My guess is they are also targets. An early report out of London also said that police had ordered a five mile no fly zone around the site of the bust. This might also indicate they suspect rocket launchers.
Three tons of explosive. Suicide poison gas vests. MANPADs maybe. Home grown. Move along now, nothing to see here. Haditha is a story, but no matter how much anyone wants to keep it on the front page the sad reality is the really bigger stories won't stay still. They keep trying to climb above the fold. A National Post account of the Canadian arrests illustrates exactly how this process of trying to keep them below the fold works. The Canadian authorities described the suspects as follows:
With the exception of two men, who are aged 43 and 30, the alleged terrorists are all in their teens and early 20s. They include men of Somali, Egyptian, Jamaican, and Trinidadian origin. All are residents of Canada and “for the most part” all are Canadian citizens, police said. Charged are: Fahim Ahmad, 21, Zakaria Amara, 20, Asad Ansari, 21, Shareef Abdelhaleen, 30, Qayyum Abdul Jamal, 43, Mohammed Dirie, 22, Yasim Abdi Mohamed, 24, Jahmaal James, 23, Amin Mohamed Durrani, 19, Steven Vikash Chand, 25, and Ahmad Mustafa Ghany, 21. A twelfth man was a youth when some of the alleged offences took place and can’t be named, along with the other five youths arrested.
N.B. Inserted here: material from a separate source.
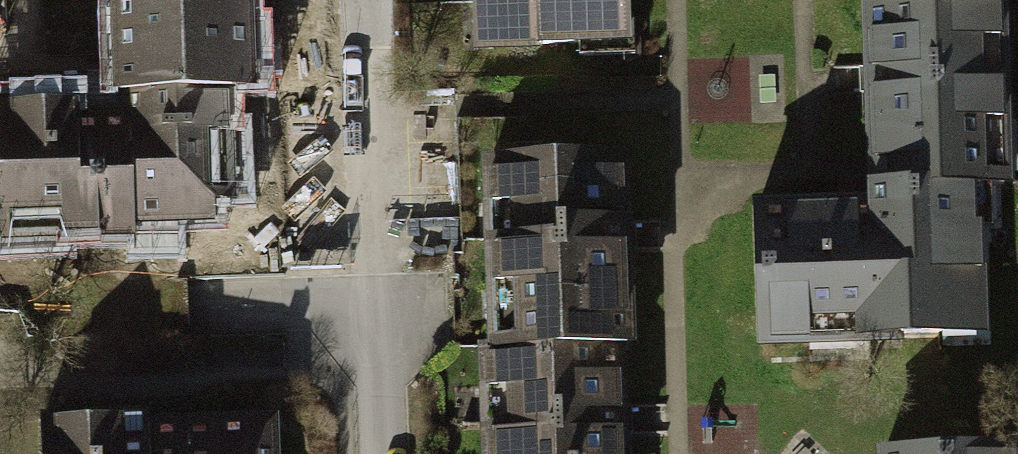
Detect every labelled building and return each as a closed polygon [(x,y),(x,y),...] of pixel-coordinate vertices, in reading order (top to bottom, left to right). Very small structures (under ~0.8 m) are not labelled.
[(123,91),(224,89),(233,89),(231,24),(245,24),(245,0),(130,0),(130,23),(114,23),(116,91),(123,91)] [(472,1),(489,0),(490,37),(534,36),(535,44),(580,42),(580,33),(623,32),(622,0),(472,0),(472,1)] [(871,186),(964,183),(985,183),(983,116),(998,116),(997,70),(981,70),(980,35),(996,34),(995,0),(866,0),(868,79),(871,186)] [(0,103),(0,219),(61,218),(62,232),(131,231),(131,218),(209,216),(208,129),(225,129),(224,89),(123,91),(124,117),(105,117),(72,118),(72,102),(0,103)] [(508,284),(509,343),(615,341),(621,341),(619,239),(618,155),(490,158),(491,199),(505,199),(506,237),(493,238),(493,284),(508,284)] [(965,225),(964,183),(871,186),(871,204),(858,205),(757,207),(760,333),(803,332),(803,320),(889,318),(890,330),(936,329),(935,313),(972,312),(971,266),(976,266),(975,224),(965,225)] [(615,341),(509,343),(487,343),(488,383),(503,383),(503,419),(487,420),(488,453),(617,453),(617,421),(615,341)] [(40,420),(41,453),(270,453),(269,419),(204,421),(204,430),(182,431),(181,422),(141,423),(141,432),(120,433),(119,418),(40,420)] [(1009,445),(884,448),(884,453),(1009,453),(1009,445)]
“For various reasons, they appear to have become adherents to a violent ideology inspired by al-Qaida,” said Luc Portelance, the CSIS assistant director of operations. ...“It is important to know that this operation in no way reflects negatively on any specific community, or ethno-cultural group in Canada,” he added.
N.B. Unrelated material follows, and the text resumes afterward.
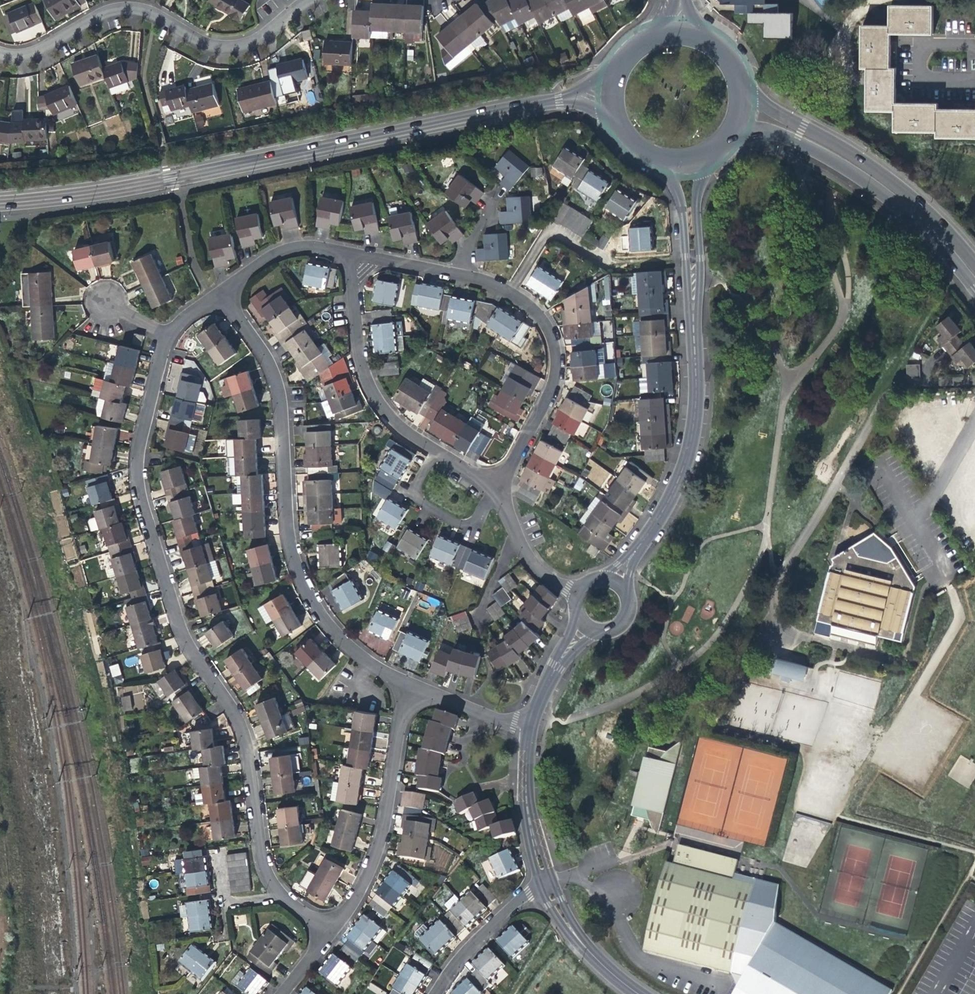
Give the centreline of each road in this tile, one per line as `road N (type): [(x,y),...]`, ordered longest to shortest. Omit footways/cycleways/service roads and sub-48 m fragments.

Really, what's a guy to do? Luc Portelance tried delivering a straight line and came off as comedian. The phrase "it is important to know that this operation in no way reflects negatively on any specific community, or ethno-cultural group in Canada" will one day vie with that classic, "any resemblance to persons living or dead is purely coincidental."
From a purely academic point of view future historians will find this period an interesting example of how manipulated perceptions struggled obstinately with suppressed reality for the center stage of the policy debate. Some of the questions that will be asked fifty years from now are: what was Scooter Libby really charged with? Is that all? How come millions of people could die in Darfur without anyone noticing? Why were people obsessed with the possible criminal behavior of a handful of Marines in Iraq and uninterested in why their wonderful universities and high schools could produce kids who would be interested in blowing up buildings, spreading poison gas, or maybe shooting down airliners with surface to air missiles. And the most interesting thing about this period is that for a brief time, the manufactured perceptions almost looked like winning. Until reality weighed in.